Exercise directions
Show every line below where "CROSS" can be found.

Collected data
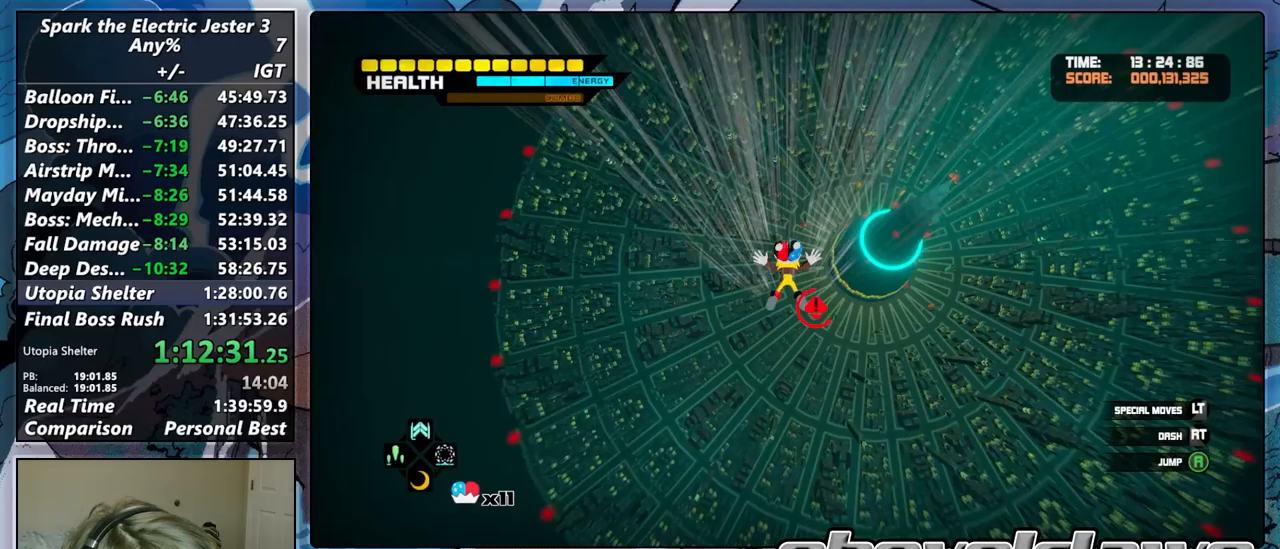
{"buttons": [], "left_stick": "up-right", "right_stick": "center", "button_events": []}
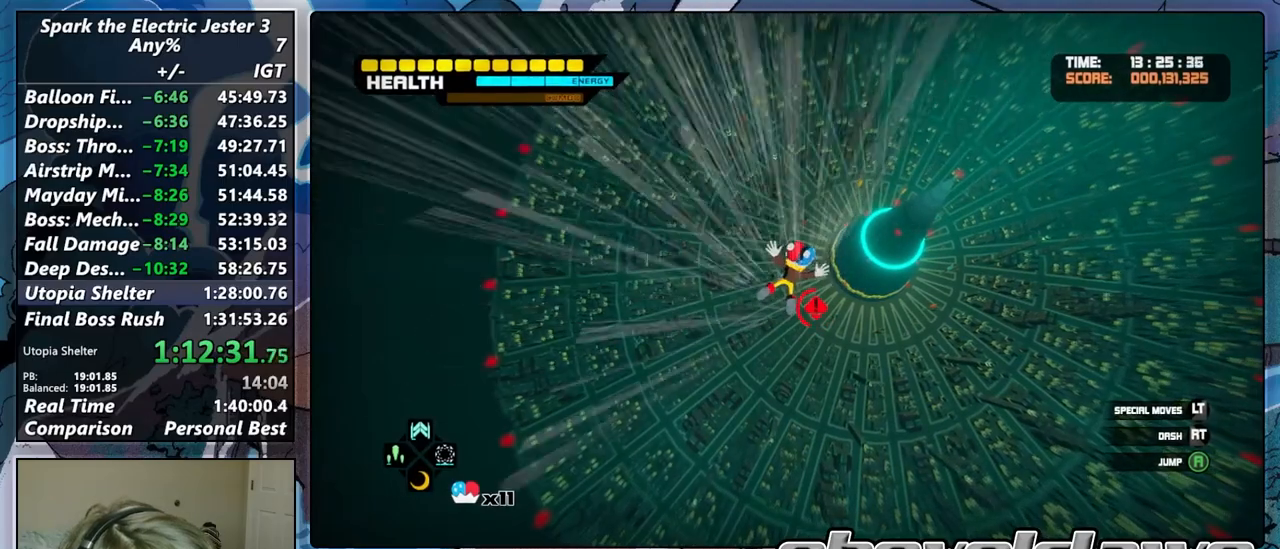
{"buttons": ["DPAD_RIGHT"], "left_stick": "up-right", "right_stick": "center", "button_events": [[500, "DPAD_RIGHT", "down"]]}
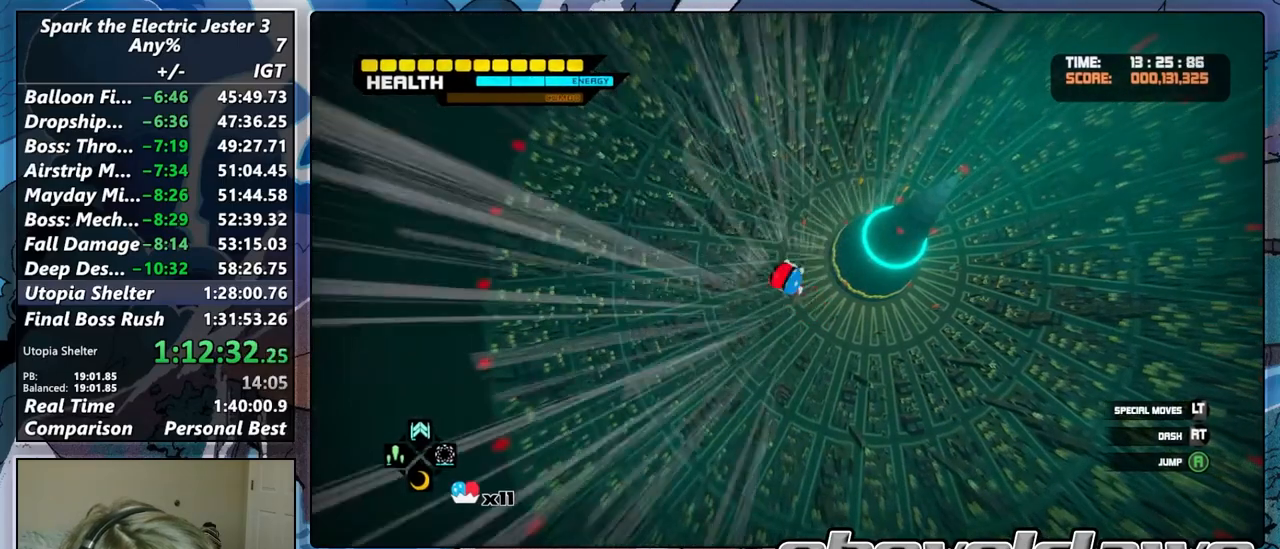
{"buttons": ["L2"], "left_stick": "center", "right_stick": "center", "button_events": [[133, "L2", "down"], [167, "DPAD_RIGHT", "up"], [350, "CROSS", "down"], [417, "CROSS", "up"]]}
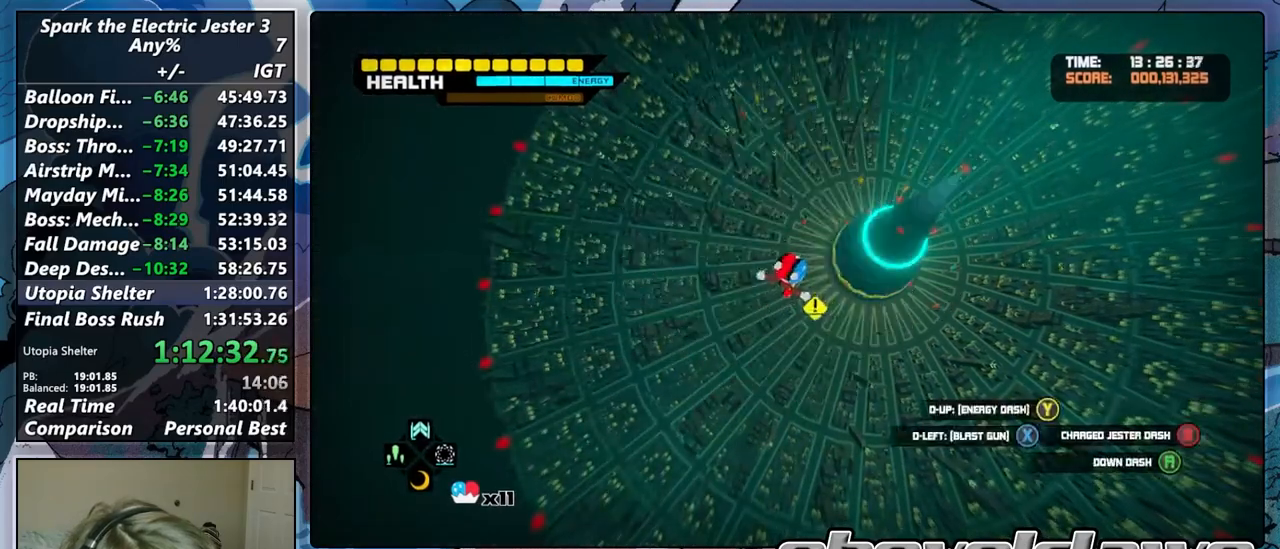
{"buttons": [], "left_stick": "up-right", "right_stick": "center"}
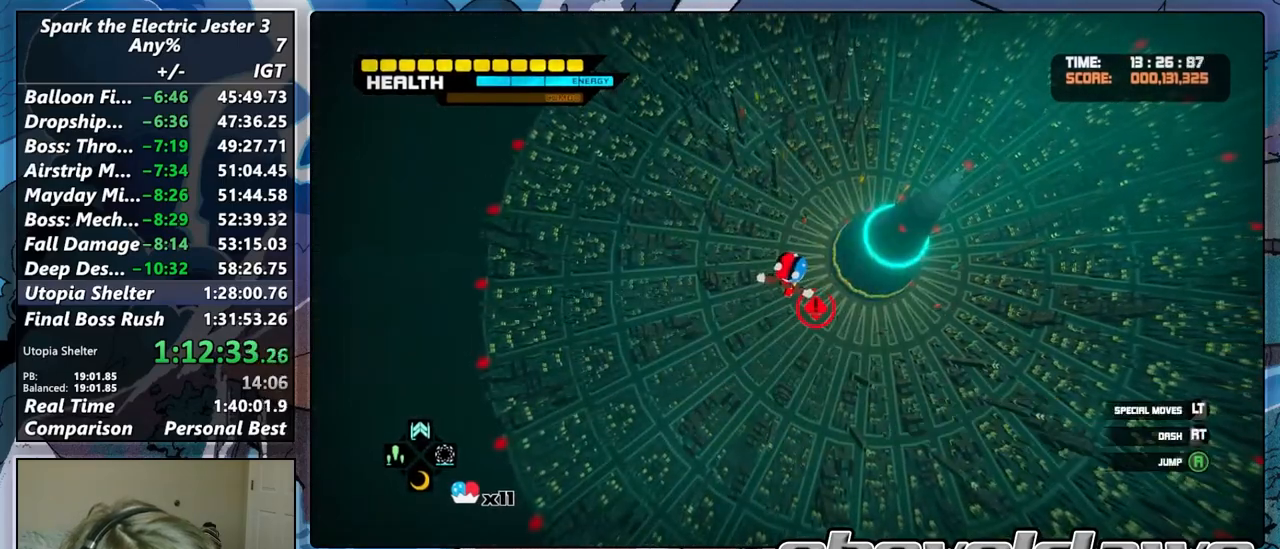
{"buttons": [], "left_stick": "up-right", "right_stick": "center", "button_events": []}
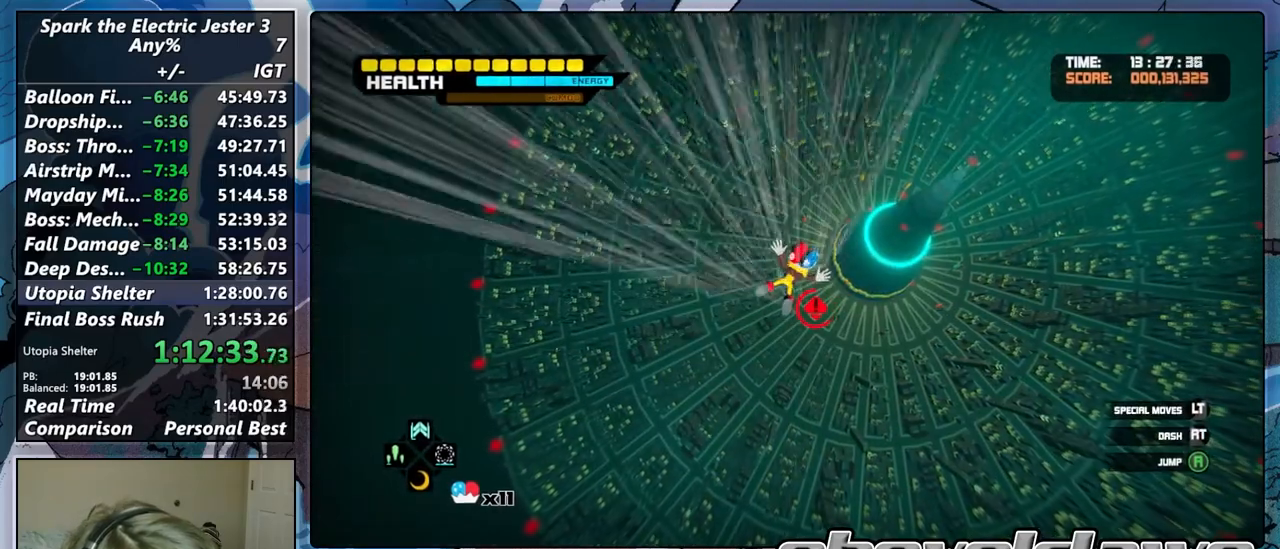
{"buttons": [], "left_stick": "up-right", "right_stick": "center", "button_events": []}
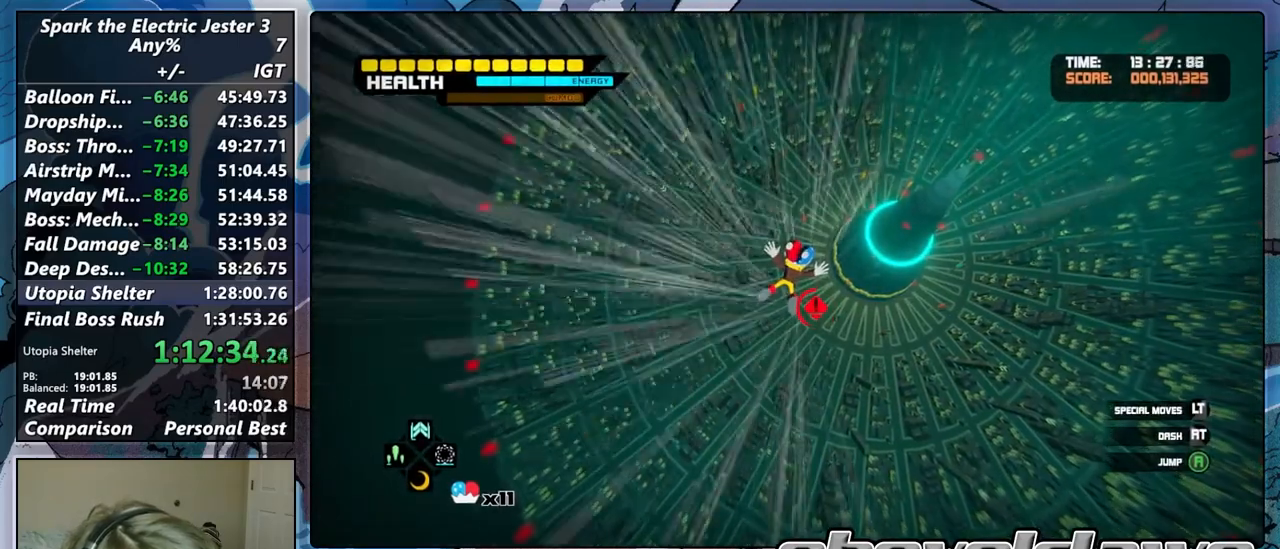
{"buttons": ["DPAD_RIGHT"], "left_stick": "up-right", "right_stick": "center", "button_events": [[483, "DPAD_RIGHT", "down"]]}
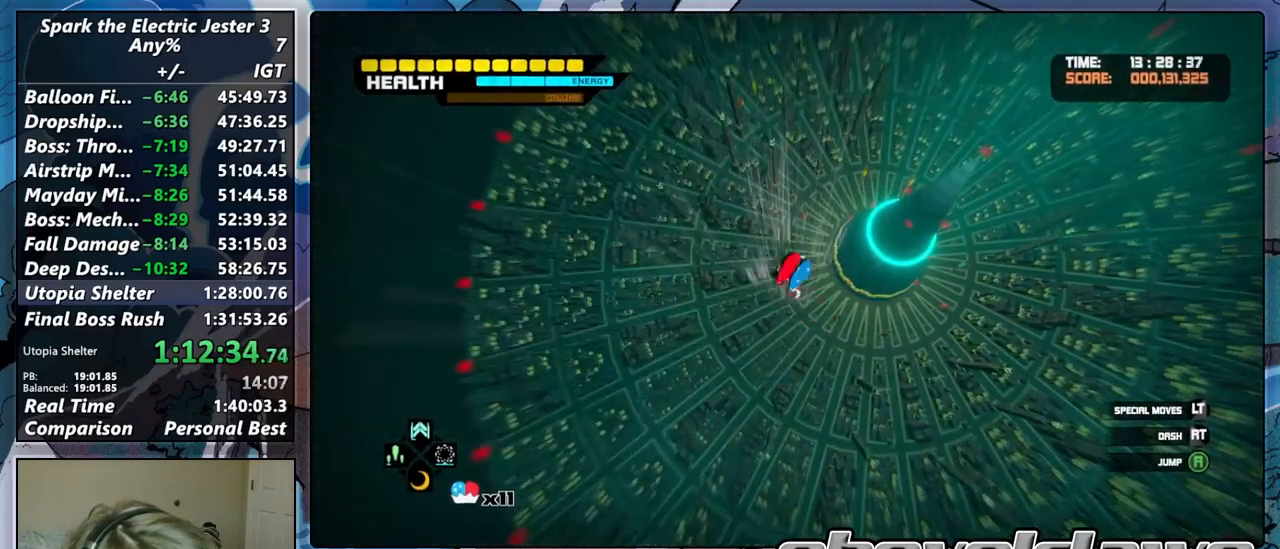
{"buttons": ["CROSS", "L2"], "left_stick": "center", "right_stick": "center", "button_events": [[133, "DPAD_RIGHT", "up"], [133, "L2", "down"], [300, "CROSS", "down"], [367, "CROSS", "up"], [467, "CROSS", "down"]]}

Answer box
{"buttons": ["L2"], "left_stick": "center", "right_stick": "center", "button_events": [[133, "L2", "down"], [167, "DPAD_RIGHT", "up"], [350, "CROSS", "down"], [417, "CROSS", "up"]]}
{"buttons": ["CROSS", "L2"], "left_stick": "center", "right_stick": "center", "button_events": [[133, "DPAD_RIGHT", "up"], [133, "L2", "down"], [300, "CROSS", "down"], [367, "CROSS", "up"], [467, "CROSS", "down"]]}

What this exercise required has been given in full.